Advisers are keen for product providers to move into equity release as they want to see competition. London & Country mortgage specialist David Hollingworth says: “We want the equity-release market to become more competitive as that would drive down rates.”

The market is dominated by Northern Rock and Norwich Union which hold about 90 per cent of the total.

But Key Retirement Solutions business development director Dean Mirfin says: “I can confirm that four new lenders will be entering the equity-release market by the end of the year.”

Norwich Union, which claims a share of 45 per cent, is keen to see further entrants. Spokesman Ian Beggs says: “We have felt for a while that having a market share of more than 40 per cent is unsustainable and is not going to last.”

Standard Life has already revealed its plans to enter the sector and Bradford & Bingley&#39s specialist lending arm Mortgage Express is planning a move. Mortgage Express head of business development Tim Sturley says: “At the moment, the equity-release market is pretty much dominated by NU and Northern Rock. We will be entering the market in the near future and I am sure that other niche product providers will too.”

Skipton Building Society has been tipped as a likely entrant along with Yorkshire Building Society but both say that while equity release is on the agenda, it will not happen in the near future.

Abbey National is running a pilot scheme through Key Retirement Solutions and selected branches. Scottish Widows recently signed a deal to become Saga&#39s sole equity-release provider.

It is generally felt that the equity-release market needs the entrance of HBOS or Nationwide to boost the all-around reputation of the sector. Jordan says: “If there is any stigma attached to equity release, then the more good quality companies that come on board the better.”

Prudential national mortgage manager John Malone says: “Lenders see this as a new development market, primarily because of the situation facing so many pensioners at the moment. So many people are finding they have a shortfall in their pension when they retire, so releasing equity from their property is one of the only ways to find an income.

“Another reason that equity release is growing is the shortfall in endowments. Together, these issues mean that more people are looking at equity release.”

At present, the equity-release products available are fairly standard. Boulger says: “The choice of equity-release products is limited, with the vast majority requiring you to take a lump sum.”

Hollingworth says: “I would like to see a flexible drawdown product being developed by lenders, which would enable consumers to take out money as and when they need it rather than being forced to take a lump sum.”

Malone has a good idea of what he would like to see. “The way forward will be a product built round a flexible mortgage that develops into an equity-release mortgage.

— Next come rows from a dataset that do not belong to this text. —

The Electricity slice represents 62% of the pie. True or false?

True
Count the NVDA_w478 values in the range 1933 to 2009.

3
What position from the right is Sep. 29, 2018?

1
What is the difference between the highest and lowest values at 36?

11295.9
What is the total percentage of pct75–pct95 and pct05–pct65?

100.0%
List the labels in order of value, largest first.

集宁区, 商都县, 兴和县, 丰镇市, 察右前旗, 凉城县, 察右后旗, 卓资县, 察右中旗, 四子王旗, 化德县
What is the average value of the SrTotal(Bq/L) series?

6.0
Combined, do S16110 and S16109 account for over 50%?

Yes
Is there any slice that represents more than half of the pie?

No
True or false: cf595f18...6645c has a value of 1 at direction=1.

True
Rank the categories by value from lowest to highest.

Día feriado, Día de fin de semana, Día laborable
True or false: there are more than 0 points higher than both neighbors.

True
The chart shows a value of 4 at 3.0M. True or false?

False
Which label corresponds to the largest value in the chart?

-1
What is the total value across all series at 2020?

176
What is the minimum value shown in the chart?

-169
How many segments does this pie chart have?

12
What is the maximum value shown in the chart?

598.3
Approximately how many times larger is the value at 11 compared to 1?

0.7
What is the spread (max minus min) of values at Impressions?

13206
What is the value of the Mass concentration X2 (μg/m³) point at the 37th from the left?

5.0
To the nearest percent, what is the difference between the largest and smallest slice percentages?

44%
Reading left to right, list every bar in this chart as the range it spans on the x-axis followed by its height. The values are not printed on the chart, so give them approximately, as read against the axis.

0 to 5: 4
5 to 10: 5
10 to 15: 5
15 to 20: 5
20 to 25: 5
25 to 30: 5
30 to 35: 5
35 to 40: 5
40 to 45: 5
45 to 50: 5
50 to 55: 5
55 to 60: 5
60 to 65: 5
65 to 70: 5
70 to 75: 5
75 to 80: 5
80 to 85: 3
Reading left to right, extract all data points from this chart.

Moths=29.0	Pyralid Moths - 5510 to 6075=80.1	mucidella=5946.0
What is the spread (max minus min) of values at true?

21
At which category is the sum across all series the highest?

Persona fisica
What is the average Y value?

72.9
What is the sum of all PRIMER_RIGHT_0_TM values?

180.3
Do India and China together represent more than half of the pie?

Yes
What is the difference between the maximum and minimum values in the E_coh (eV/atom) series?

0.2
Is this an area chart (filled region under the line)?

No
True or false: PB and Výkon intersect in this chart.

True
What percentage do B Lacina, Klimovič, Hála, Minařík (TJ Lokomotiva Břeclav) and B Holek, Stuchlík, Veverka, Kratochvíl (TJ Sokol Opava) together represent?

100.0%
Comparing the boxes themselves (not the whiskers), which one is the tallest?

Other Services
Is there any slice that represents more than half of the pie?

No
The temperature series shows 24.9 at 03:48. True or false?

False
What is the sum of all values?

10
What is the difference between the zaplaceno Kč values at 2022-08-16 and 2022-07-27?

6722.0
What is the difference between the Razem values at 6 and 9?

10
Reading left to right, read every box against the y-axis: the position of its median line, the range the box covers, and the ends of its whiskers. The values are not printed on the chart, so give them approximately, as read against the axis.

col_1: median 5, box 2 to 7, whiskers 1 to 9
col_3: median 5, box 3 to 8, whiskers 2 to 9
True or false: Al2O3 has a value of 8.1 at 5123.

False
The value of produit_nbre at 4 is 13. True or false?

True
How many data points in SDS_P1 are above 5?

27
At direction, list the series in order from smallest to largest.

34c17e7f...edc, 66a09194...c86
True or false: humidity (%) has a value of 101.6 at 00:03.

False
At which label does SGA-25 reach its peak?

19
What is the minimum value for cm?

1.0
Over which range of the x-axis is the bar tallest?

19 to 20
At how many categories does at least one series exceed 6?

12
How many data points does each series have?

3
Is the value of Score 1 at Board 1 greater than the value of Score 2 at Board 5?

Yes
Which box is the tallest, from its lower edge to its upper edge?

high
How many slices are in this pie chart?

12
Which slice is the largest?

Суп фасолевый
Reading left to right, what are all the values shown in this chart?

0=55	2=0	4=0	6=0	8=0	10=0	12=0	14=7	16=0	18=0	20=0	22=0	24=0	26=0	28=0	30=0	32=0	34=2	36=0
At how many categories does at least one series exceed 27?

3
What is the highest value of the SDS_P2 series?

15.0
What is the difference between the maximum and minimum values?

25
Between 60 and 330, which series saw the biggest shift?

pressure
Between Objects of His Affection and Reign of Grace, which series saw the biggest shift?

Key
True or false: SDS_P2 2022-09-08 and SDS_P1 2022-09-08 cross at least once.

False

So if a 50-year old cannot afford to pay back the interest on his mortgage, instead of moving into debt he can amortise the debt and get an equity-release mortgage with the same lender.”

Malone and others are keen to make it clear that the product is not suitable for everyone. Malone says: “This is very specialist and only for a limited group of people. It has to be sold properly as the group of people it does suit are vulnerable.”

Many in the industry are concerned about the Treasury&#39s failure to include home-reversion plans in its remit for mortgage regulation.

Action is being taken by the ABI, the CML and Ship, along with product providers such as Norwich Union and Britannic Retirement Solutions which are working towards voluntary regulation of home-reversion plans once FSA mortgage regulation starts next October.

It is expected that product providers which have been hesitant about equity release will make a move when mortgage regulation starts. Nationwide, in particular, has made it clear that it wants the FSA to lay down strong regulatory guidelines before it will bring out a product.

Mortgage Intelligence managing director Sally Laker says: “Equity release is the new hot potato. Once lenders are not risking their reputations by going into it we will see a big influx.”